*** Exercise material Section Begins ***
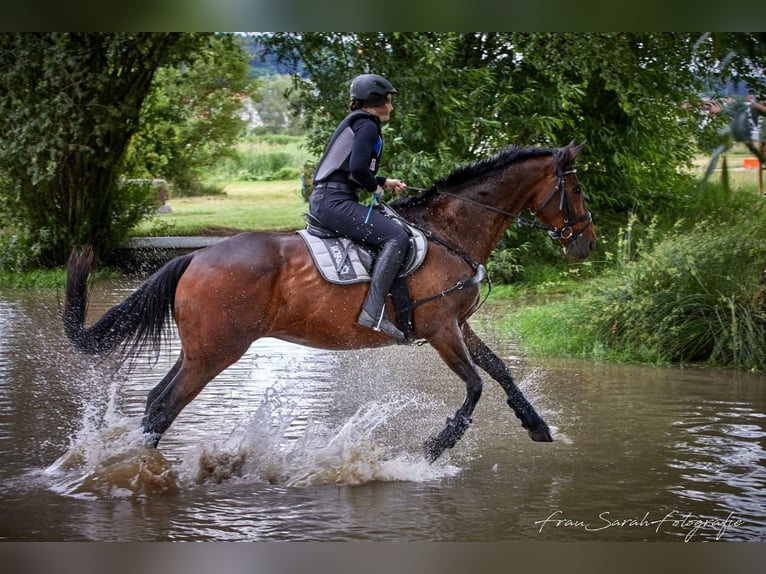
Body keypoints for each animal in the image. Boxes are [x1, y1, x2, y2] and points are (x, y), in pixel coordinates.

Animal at [63, 142, 596, 466]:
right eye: (575, 188)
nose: (586, 244)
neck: (451, 232)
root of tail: (194, 256)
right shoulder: (441, 329)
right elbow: (474, 389)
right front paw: (429, 451)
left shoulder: (458, 324)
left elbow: (500, 371)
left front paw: (537, 425)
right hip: (217, 352)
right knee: (163, 406)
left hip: (199, 350)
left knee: (156, 401)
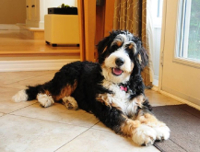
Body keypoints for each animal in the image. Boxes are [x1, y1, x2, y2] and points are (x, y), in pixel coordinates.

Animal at [12, 30, 170, 145]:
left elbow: (148, 115)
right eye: (114, 47)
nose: (119, 60)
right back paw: (45, 99)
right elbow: (126, 121)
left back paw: (70, 102)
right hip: (69, 78)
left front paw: (159, 128)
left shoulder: (139, 101)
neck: (119, 83)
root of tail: (70, 63)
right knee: (46, 89)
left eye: (131, 51)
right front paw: (144, 132)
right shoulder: (107, 107)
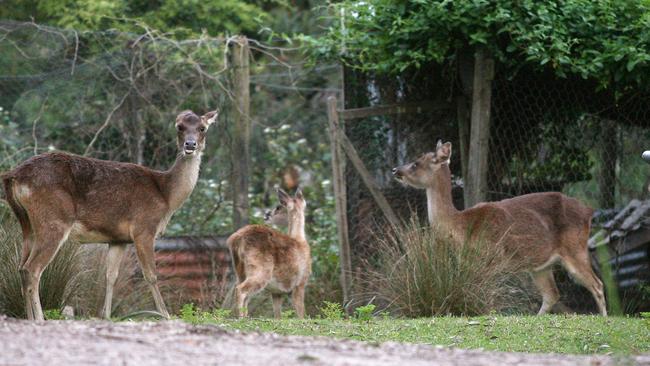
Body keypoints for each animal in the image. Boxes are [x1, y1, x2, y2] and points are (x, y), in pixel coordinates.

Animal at [0, 109, 219, 320]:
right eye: (179, 127)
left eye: (202, 128)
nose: (190, 145)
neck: (166, 195)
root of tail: (13, 175)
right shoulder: (144, 228)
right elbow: (151, 275)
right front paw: (165, 315)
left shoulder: (117, 239)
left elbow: (110, 276)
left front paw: (105, 315)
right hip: (54, 219)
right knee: (33, 269)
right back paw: (40, 318)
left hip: (27, 223)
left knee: (21, 268)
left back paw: (28, 317)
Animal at [227, 189, 310, 318]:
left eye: (278, 207)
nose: (267, 214)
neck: (300, 240)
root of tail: (235, 239)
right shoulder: (300, 281)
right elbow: (301, 313)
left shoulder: (276, 292)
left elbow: (278, 316)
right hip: (260, 269)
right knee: (241, 290)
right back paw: (241, 318)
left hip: (239, 270)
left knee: (242, 293)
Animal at [390, 140, 608, 314]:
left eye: (416, 163)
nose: (395, 170)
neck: (461, 226)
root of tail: (589, 211)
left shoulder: (492, 256)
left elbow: (485, 290)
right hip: (540, 265)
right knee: (552, 294)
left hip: (575, 249)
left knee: (597, 284)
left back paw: (604, 318)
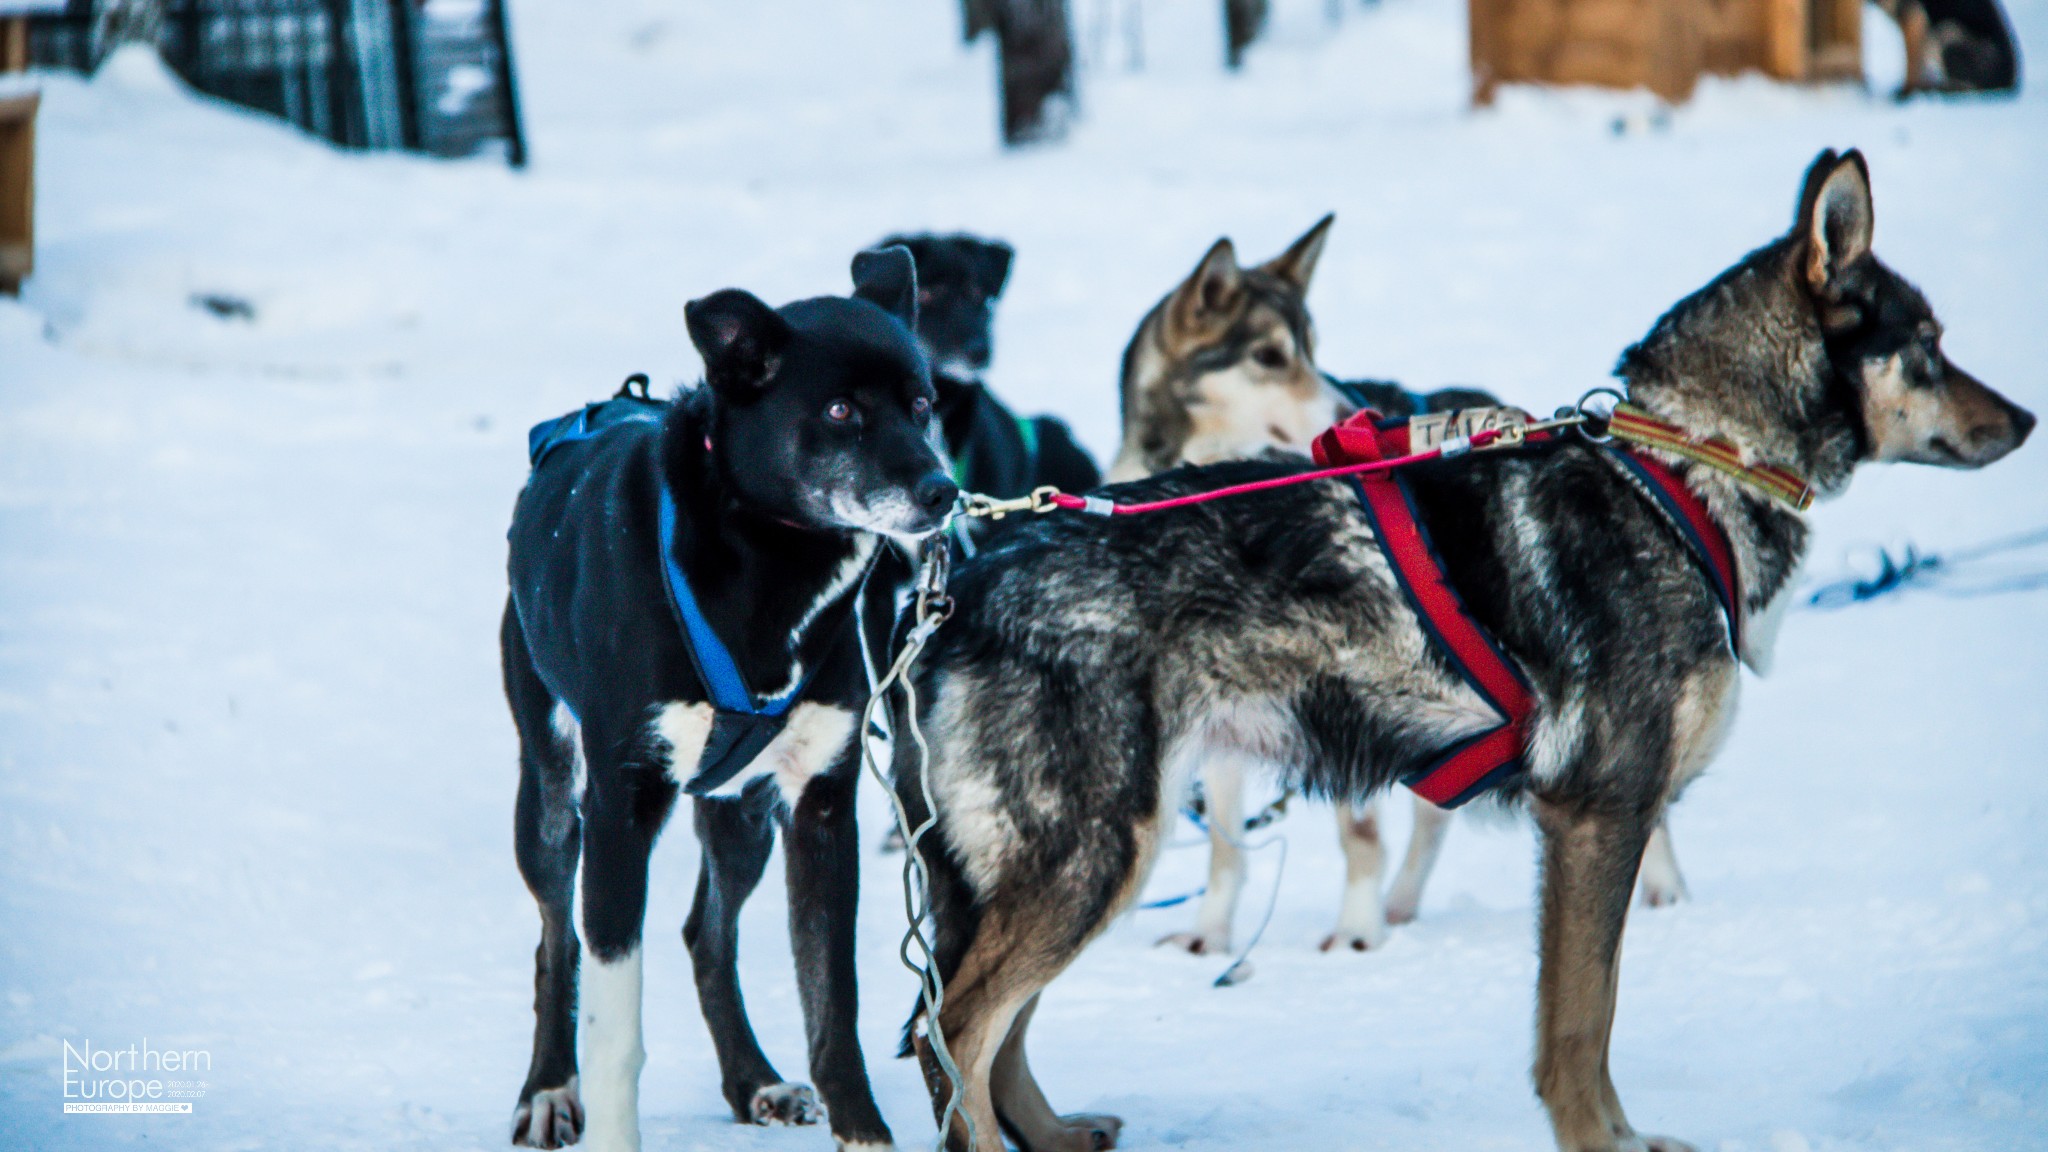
*** Exercise material Section Ends ***
- [What is expected] Output every entry verbatim. Pictures do not belong in the copy.

- [The answer]
Body keypoints for each animal in the image. Boxes are [x1, y1, x2, y2] and points are (x, y), in pixel coordinates.

Animal at [63, 142, 596, 466]:
right eye: (575, 188)
nose: (586, 244)
neck: (451, 232)
root of tail: (194, 256)
right shoulder: (441, 329)
right elbow: (474, 389)
right front paw: (429, 451)
left shoulder: (458, 324)
left elbow: (500, 371)
left front paw: (537, 425)
right hip: (217, 352)
right knee: (163, 406)
left hip: (199, 350)
left knee: (156, 401)
Body keypoints for each animal in the image. Boxes are [x1, y1, x2, y2] and points are (x, y), in pixel coordinates.

Animal at [12, 30, 170, 145]:
left elbow: (148, 115)
right eye: (114, 47)
nose: (119, 60)
right back paw: (45, 99)
right elbow: (126, 121)
left back paw: (70, 102)
right hip: (69, 78)
left front paw: (159, 128)
left shoulder: (139, 101)
neck: (119, 83)
root of tail: (70, 63)
right knee: (46, 89)
left eye: (131, 51)
right front paw: (144, 132)
right shoulder: (107, 107)
Body keypoints for each animal in the image. Boxes are [x1, y1, x2, y2] and points are (x, y), in pixel coordinates.

Animal at [0, 109, 219, 320]:
right eye: (179, 127)
left eye: (202, 128)
nose: (190, 145)
neck: (166, 195)
root of tail: (13, 175)
right shoulder: (144, 228)
right elbow: (151, 275)
right front paw: (165, 315)
left shoulder: (117, 239)
left elbow: (110, 276)
left front paw: (105, 315)
right hip: (54, 219)
right knee: (33, 269)
right back paw: (40, 318)
left hip: (27, 223)
left knee: (21, 268)
left back paw: (28, 317)
Animal at [227, 189, 310, 318]:
left eye: (278, 207)
nose: (267, 214)
neck: (300, 240)
root of tail: (235, 239)
right shoulder: (300, 281)
right elbow: (301, 313)
left shoulder: (276, 292)
left elbow: (278, 316)
right hip: (260, 269)
right knee: (241, 290)
right back paw: (241, 318)
left hip: (239, 270)
left knee: (242, 293)
Animal at [390, 140, 608, 314]:
left eye: (416, 163)
nose: (395, 170)
neck: (461, 226)
root of tail: (589, 211)
left shoulder: (492, 256)
left elbow: (485, 290)
right hip: (540, 265)
right knee: (552, 294)
left hip: (575, 249)
left knee: (597, 284)
left back paw: (604, 318)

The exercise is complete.